Autobiographie

Les vivants et la vie...

 

Les dalles qui couvrent les morts sont un refus. De ceux que nous avons aimé, elles ne nous livrent rien. Nous avions gardé l'image d'un sourire. L'inflexion basse d'une voix, un soir de confidence, vibre encore. Mais ici, devant ces tombes, nous ne la voyons plus, nous ne l'entendons plus. Alors, qui vous emmène dans les cimetières, foules de la Toussaint, avec l'éphémère libation d'un bouquet de fleurs ? Qui vous presse ici, dans l'odeur pourrissante des chrysanthèmes et des feuilles mortes ? Est-ce seulement l'ancestrale piété, ou peut-être un sentiment plus subtil ? À tous ces défunts anonymes qui se refusent, ne voulez-vous pas demander qu'ils élucident un mystère ?
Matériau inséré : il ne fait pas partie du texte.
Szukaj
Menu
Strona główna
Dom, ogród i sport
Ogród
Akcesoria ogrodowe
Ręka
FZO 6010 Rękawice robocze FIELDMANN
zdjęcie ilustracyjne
O foules qui ne vivez pas, ne venez-vous pas demander aux morts les secret de cette vie que vous côtoyez ? Ils la connaissent peut-être enfin, les morts. L'innombrable effusion des fleurs, la sourde germination des graines, le flux et le reflux de la mer, et soudain, dans le cœur, cet appel, cette volonté de briser la gangue et d'atteindre à la plénitude, tout cela n'est trop souvent pour ceux qui se croient vivants qu'un décor ou le cri d'une incompréhensible musique. Ils n'y participent pas. Les fleurs frôlent leurs yeux et leurs mains, la vague s'élève et retombe, la vie s'offre... mais ils n'osent pas la suivre.

Parfois pourtant. C'était un de ces soirs incolores de septembre. Il s'est fait, entre le cœur apaisé, oublieux pour la première fois de l'instant, et la nature à l'extrême de sa maturité, un accord. Le Temps, qui nous dérobe la vie, s'est comme résorbé. Et elle est en nous, tout autour de nous, nous l'étreignons, nous la communions. Le corps ne nous est plus une infranchissable barrière, mais un merveilleux instrument de perception et d'échange. Poreux, il n'obstrue plus notre âme, qui librement en déborde et s'identifie à la vie de partout ambiante...

Une branche qui casse, l'aboiement d'un chien... C'est fini. L'enchantement s'est dissout, s'est défait comme les éphémères châteaux des nuages. Et nous nous retrouvons à côté de la vie, enfermé dans le réseau de nos habitudes mesquines jusqu'à ce jour où enfin, le corps soudain muet et inerte et le quotidien dépassé, et nous la retrouvons, la vie, dans l'aube toujours croissante de la mort.